Fairbanks, Alaska, parent Mike Beck now can check his daughter’s test scores and attendance records on the internet while enjoying his morning coffee. Absences, grades, homework assignments, messages from teachers–Beck has access to it all.
And the best part is, when his daughter’s grades fall below a certain point that he specifies, the system sends an automatic eMail message alerting him to that fact.
"She brought a grade up I didn’t expect her to," said Beck, as he browsed a web page with the North Pole High School junior’s information in early March.
"I really like this. This is really neat."
Soon, the same opportunity will be available to all Fairbanks North Star Borough School District parents, when a new computer system called Centerpoint is integrated into local schools.
The district’s board of education approved spending $250,000 to purchase the new communication program last fall, said Ann Shortt, school superintendent. In January, three schools–North Pole High School, Randy Smith Middle School, and Woodriver Elementary School–were selected to test-drive the program. Next year, the district will bring all borough high schools and middle schools online. Elementary schools will be added in the 2007-08 school year, Shortt said.
"I think it will help in a number of ways," she said.
Centerpoint, designed by Arizona-based Pearson School Systems, allows teachers and school administrators to access or add information such as grades, attendance, homework, and assignments. Parents and students can look up this information almost immediately by logging onto a web page.
The software also has an eMail program that can be set to send out automated notifications of events, grades, and such.
Parents without internet access can still get the same information by telephone, much like people do with bank accounts, Shortt said.
The best part is that, because the program is web-based, it can be accessed from any computer, school officials say.
"Say we’ve got a dad maybe over in Iraq," said A.C. Woolnaugh, North Pole High School principal. "He can check on his child’s progress."
North Pole parents recently received login information during parent-teacher conferences. Other parents were mailed the same information, Woolnaugh said.
Beck tried his password out for the first time March 2.
"I’m actually really impressed," he said. "I’ve kind of developed an eMail relationship with some of her teachers. Now I can do a shotgun blast to all of them."
In Rapid City, Iowa, Centerpoint appears to be a hit with parents there.
Because parents have instant access to every aspect of their children’s school work, parents felt more connected to their students’ schools, said Woolnaugh, who visited the Iowa schools with other school employees recently.

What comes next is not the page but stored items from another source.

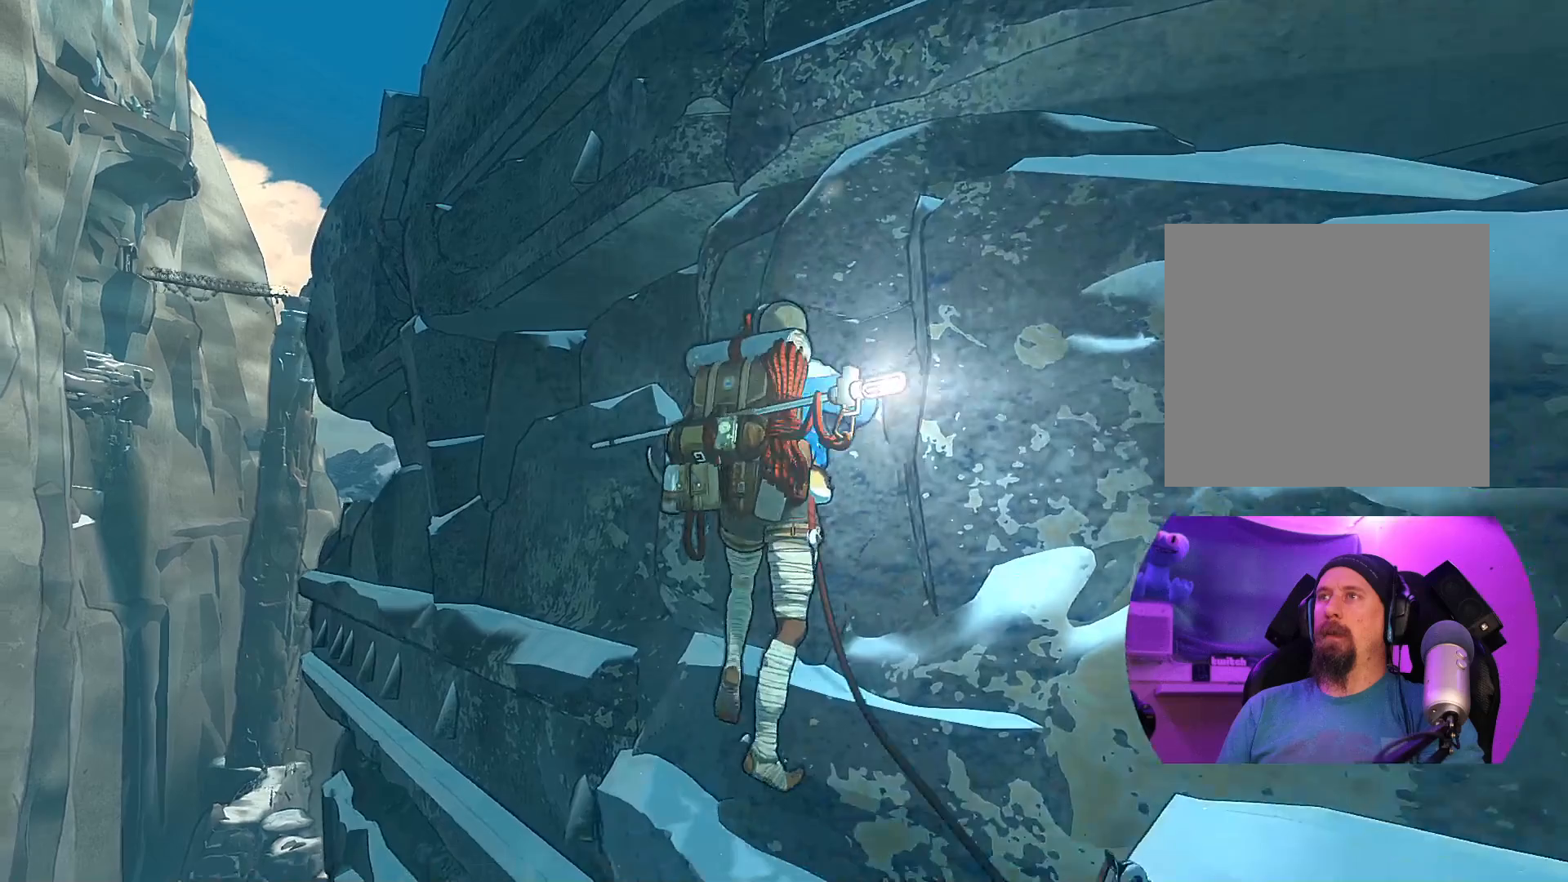
{"buttons": [], "left_stick": "center", "right_stick": "center", "events": []}
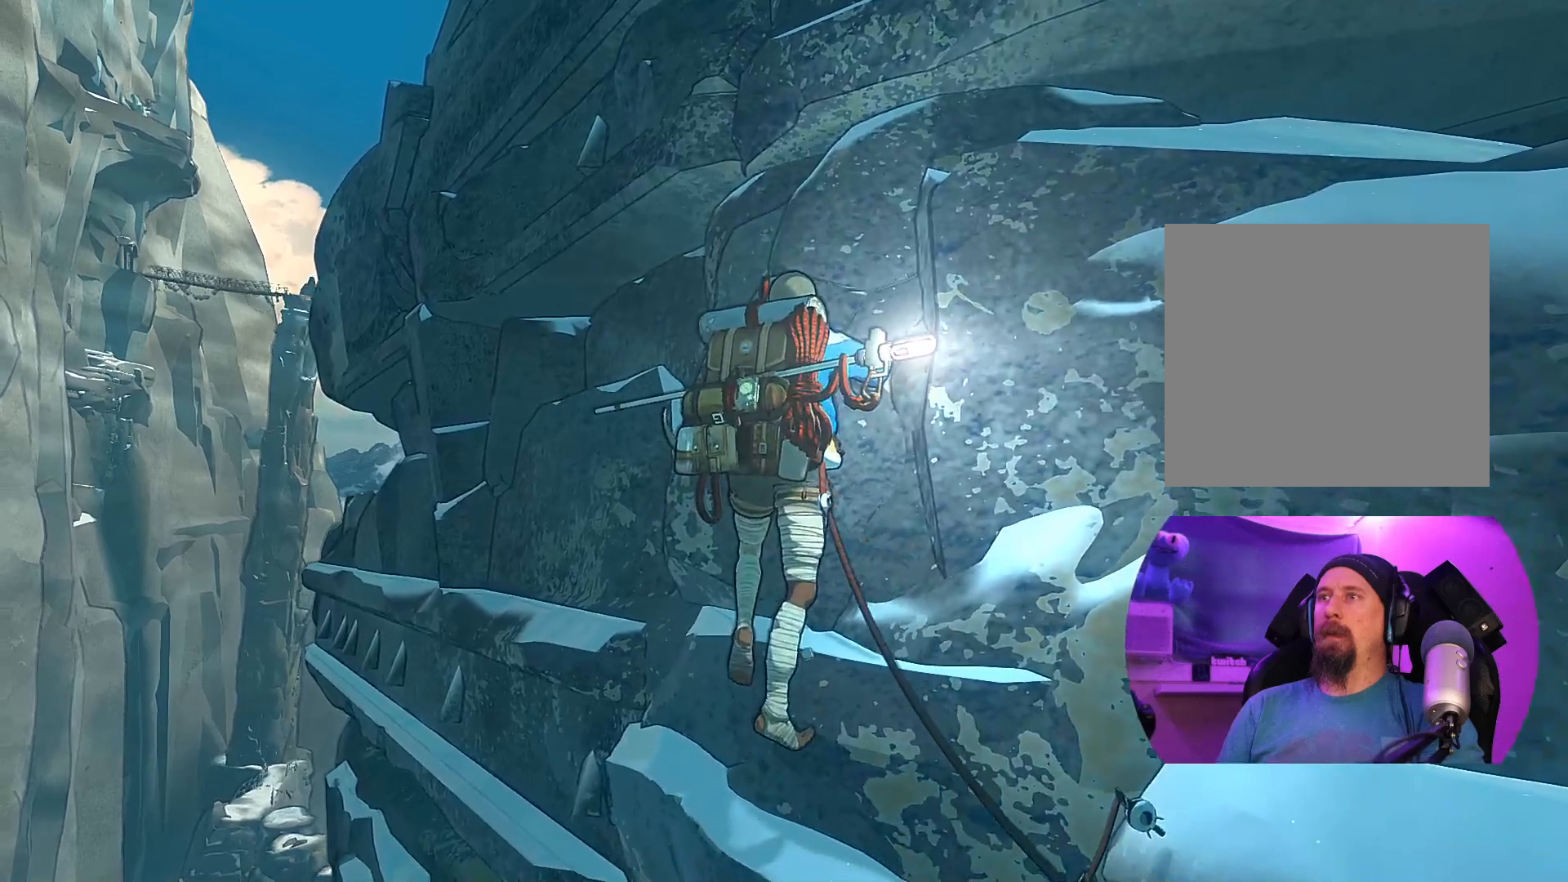
{"buttons": [], "left_stick": "center", "right_stick": "right", "events": [[67, "left_stick", "up"], [417, "right_stick", "right"], [483, "left_stick", "center"]]}
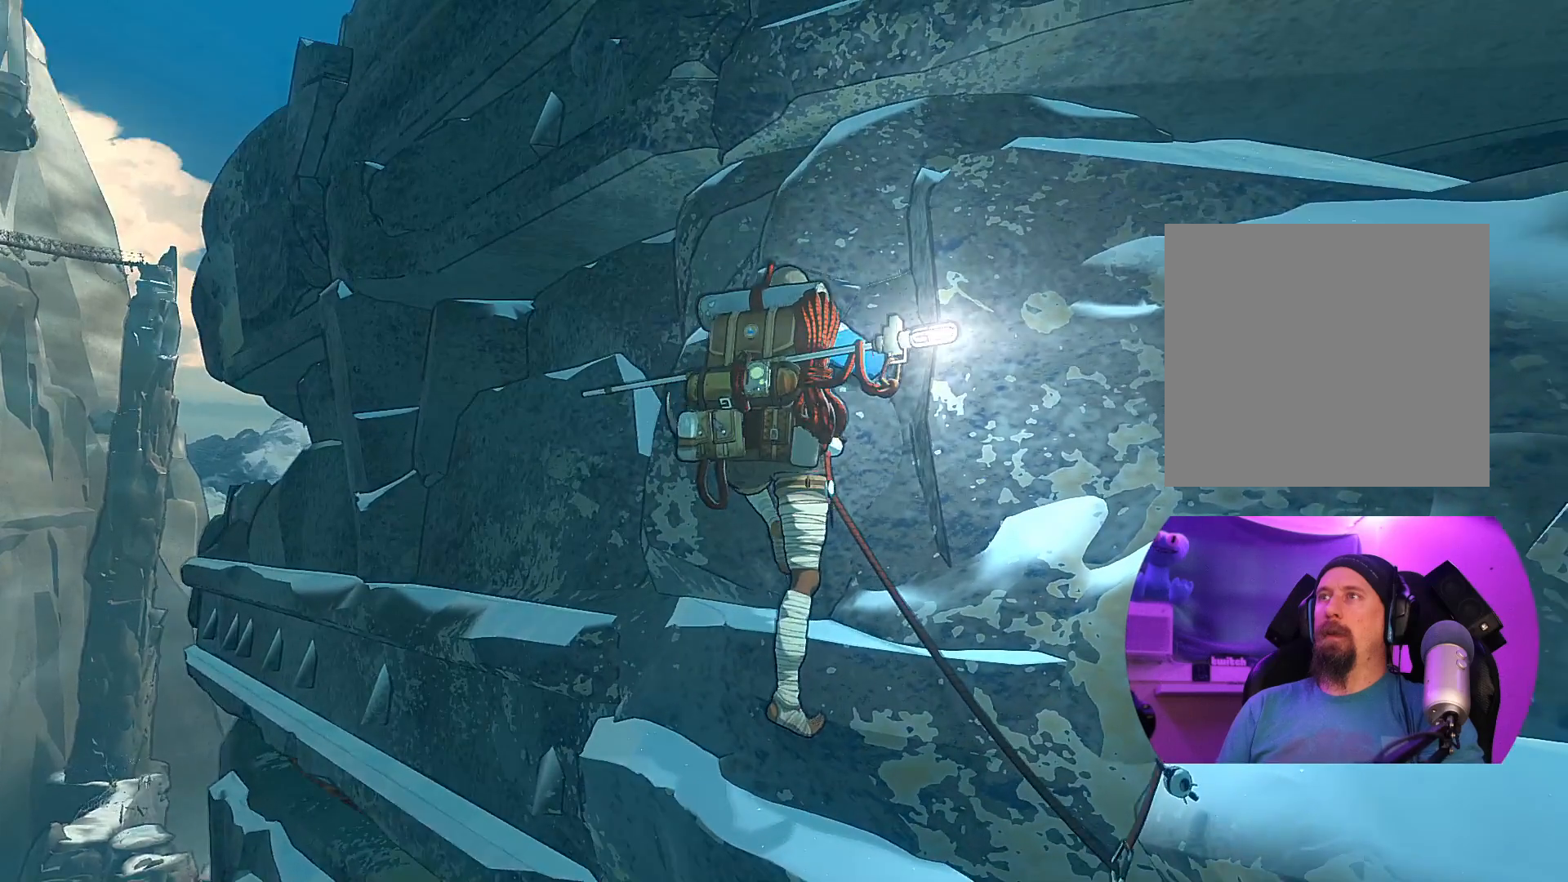
{"buttons": [], "left_stick": "down", "right_stick": "center", "events": [[383, "left_stick", "down"], [483, "right_stick", "center"]]}
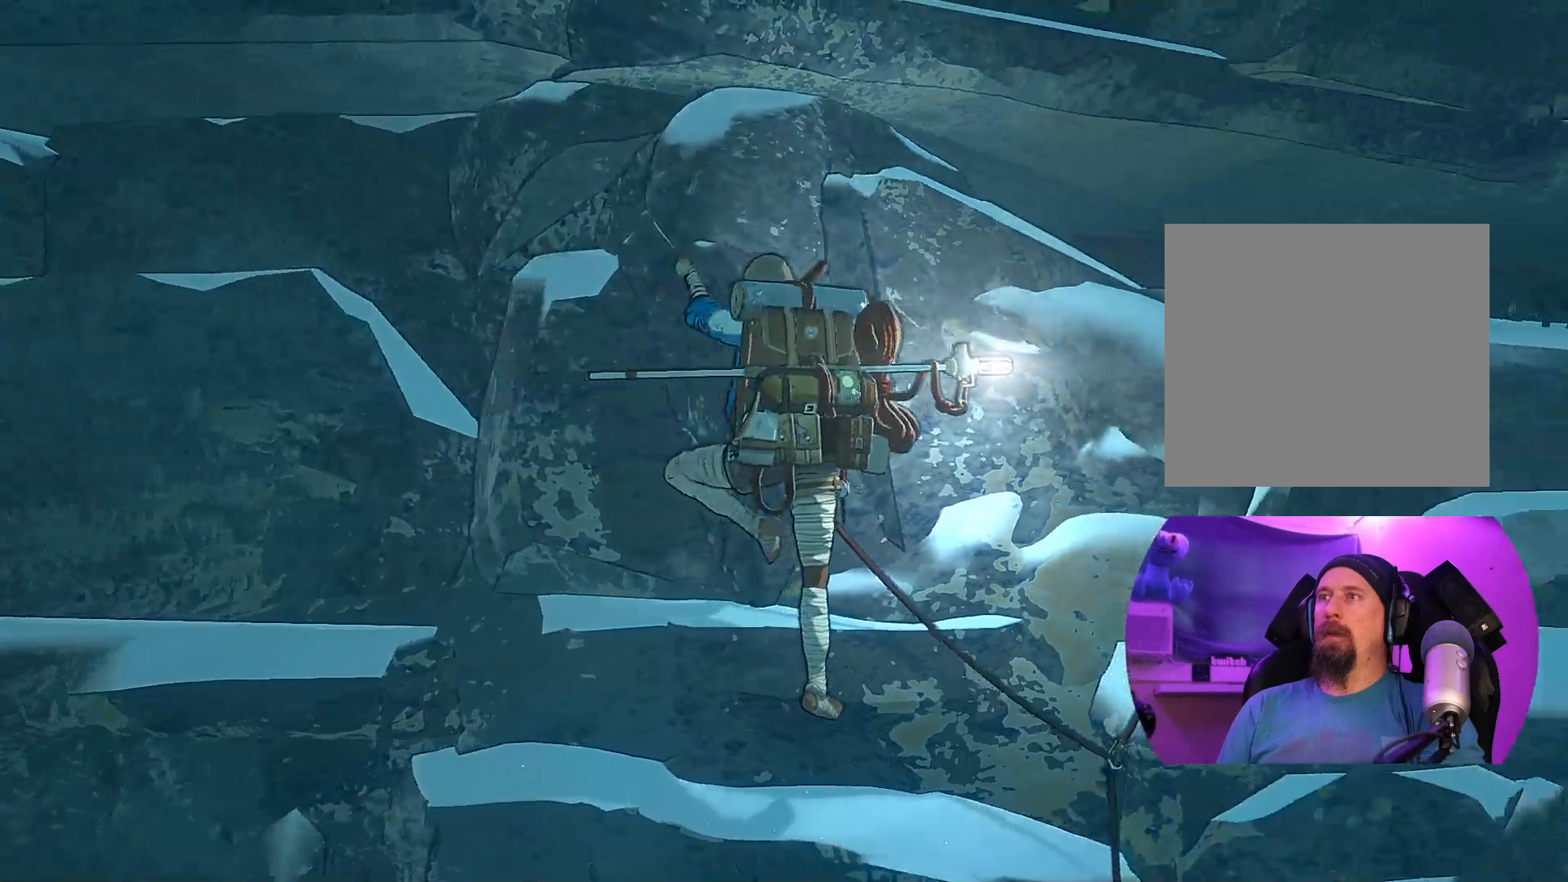
{"buttons": [], "left_stick": "center", "right_stick": "center", "events": [[117, "left_stick", "center"], [267, "left_stick", "down-left"], [433, "left_stick", "center"]]}
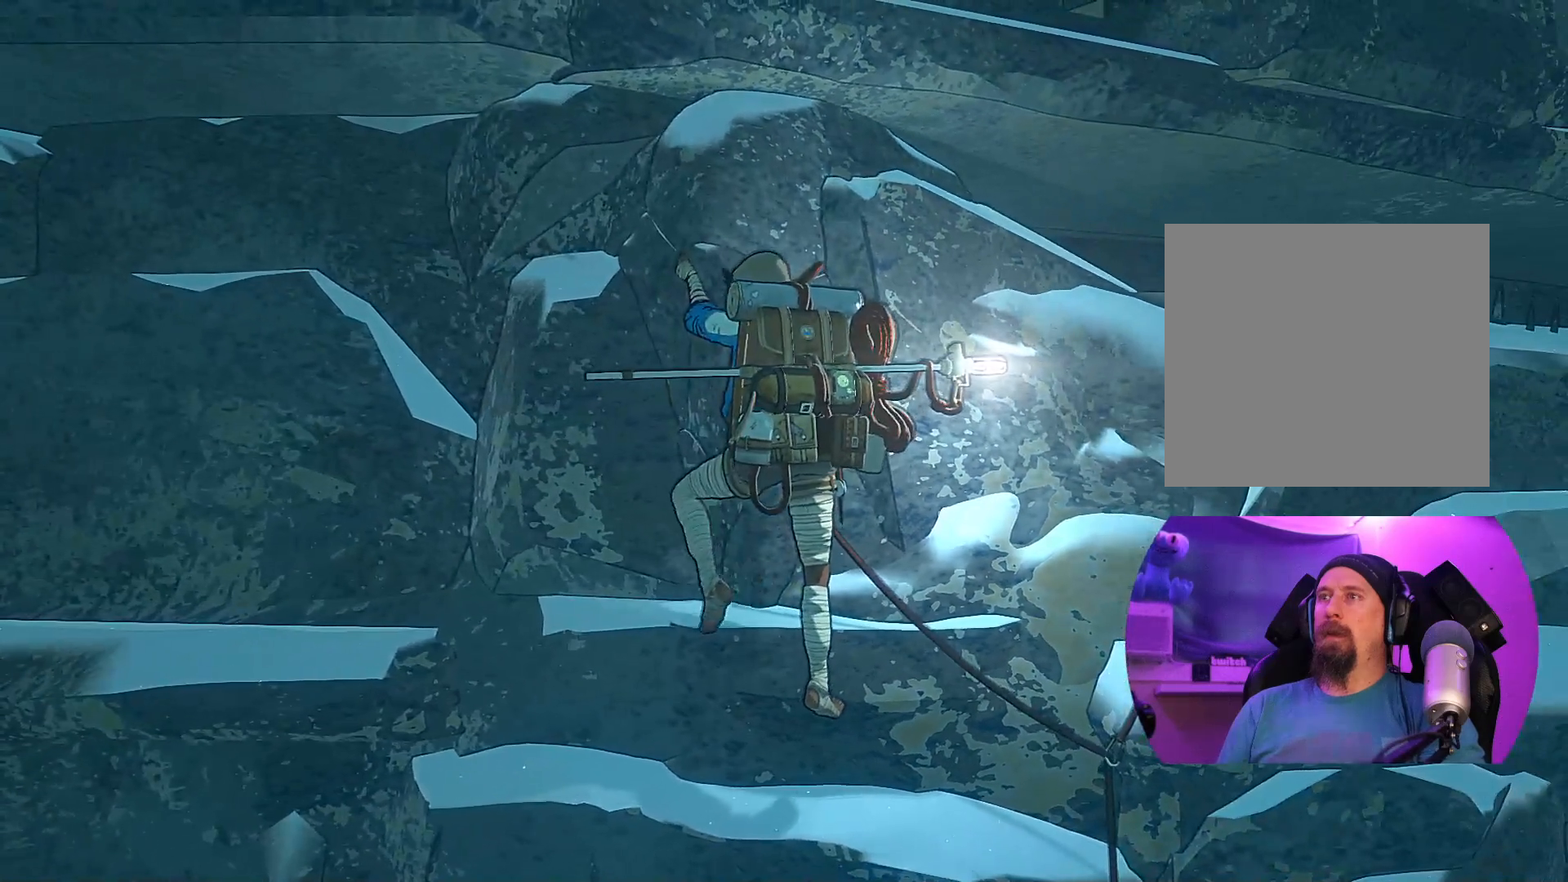
{"buttons": [], "left_stick": "center", "right_stick": "center", "events": [[83, "left_stick", "up"], [333, "left_stick", "center"]]}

The Rapid City school district saw a dramatic increase in parent participation in school events as a result, he said.
Woolnaugh is hopeful the same will happen at North Pole. While the basics–such as attendance and grades–are online now, eventually library checkouts, lunch tabs, transcripts, and other uses will be developed for the program, he said.
"It centralizes everything," Woolnaugh said.
For now, he can keep tabs on students who have been skipping school, but he can also catch kids being good, too.
"Say we have a basketball game," he said. "I can say, Give me a list of all the kids with no tardies last week,’ and [these students] can get into the game free."
The program is not just a tool to keep up with students. A sick child can easily find out what work has been missed by logging onto the web site.
"How cool is it to log on and find out I’m supposed to be reading chapters three and four of The Crucible and then write a 300-word essay?" Woolnaugh said.
Jim Gillis, Woodriver principal, likes the program, too. Teachers and staff can keep track of lunch counts, grades, and mid-quarter and quarterly reports.
"It’s a lot more accountable for parents and students," he said. If students or their parents need to know anything school-related, they can simply "take a peek," he said.